Here are some of the patterns that become visible:

The overall results of the winning party reflect a typical geographic pattern of voting where rural constituencies are more likely to vote Conservative while urban areas largely vote Labour. The population cartogram highlights this particularly well, as it reduces the dominance of rural areas due to lower population densities. This fairly consistent pattern is again manifested at this election with London now dominated by Labour constituencies. The Urban/Rural divide becomes much clearer in the population cartogram.
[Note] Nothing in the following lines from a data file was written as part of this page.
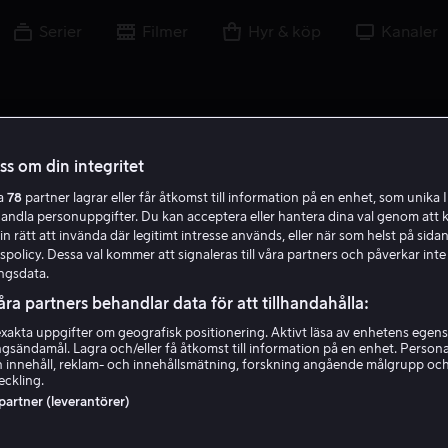
Serier
Filmer
Hyr & köp
Kanaler
oss om din integritet
ra
78
partner lagrar eller får åtkomst till information på en enhet, som unika I
R B
handla personuppgifter. Du kan acceptera eller hantera dina val genom att k
in rätt att invända där legitimt intresse används, eller när som helst på sidan
policy. Dessa val kommer att signaleras till våra partners och påverkar inte
ngsdata.
åra partners behandlar data för att tillhandahålla:
akta uppgifter om geografisk positionering. Aktivt läsa av enhetens egens
ingsändamål. Lagra och/eller få åtkomst till information på en enhet. Perso
Raphael Barker
 innehåll, reklam- och innehållsmätning, forskning angående målgrupp oc
eckling.
 partner (leverantörer)
Skådespelare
An urban-rural, but also a North-South divide in England become even more apparent in the cartograms. These divisions are hard to identify in a conventional map, since they correlate closely with the population and constituency distribution. Labour’s strongest vote shares are in the urban centres, even in some constituencies where Labour did not win an outright majority. The Conservative strongholds, in contrast, are largely in the East, South East and South West of England as well as in the suburban fringes in the North. Similar patterns are repeated in Scotland and – to a smaller extent – in Wales.

A final look at the voter turnout reveals turnout was comparably high at 68.7 per cent and with a turnout below 60 per cent found in the old industrial North of England and parts of Scotland, largely areas of stronger Labour support. More striking, however, is the change in turnout in Scotland compared to the 2015 general election. While turnout was relatively high in most parts of Scotland, it has reduced almost everywhere, in some parts by more than 5 percent. Having been called to the polling booth for the fourth time in three years might have led the Scottish electorate to experience voter fatigue.

To fully understand the new political landscapes of the United Kingdom, only a combination of different perspectives as shown here can help to gain a more complete picture. Geography matters not only in its physical dimension, but just as much in its social and political spaces that are depicted in these maps.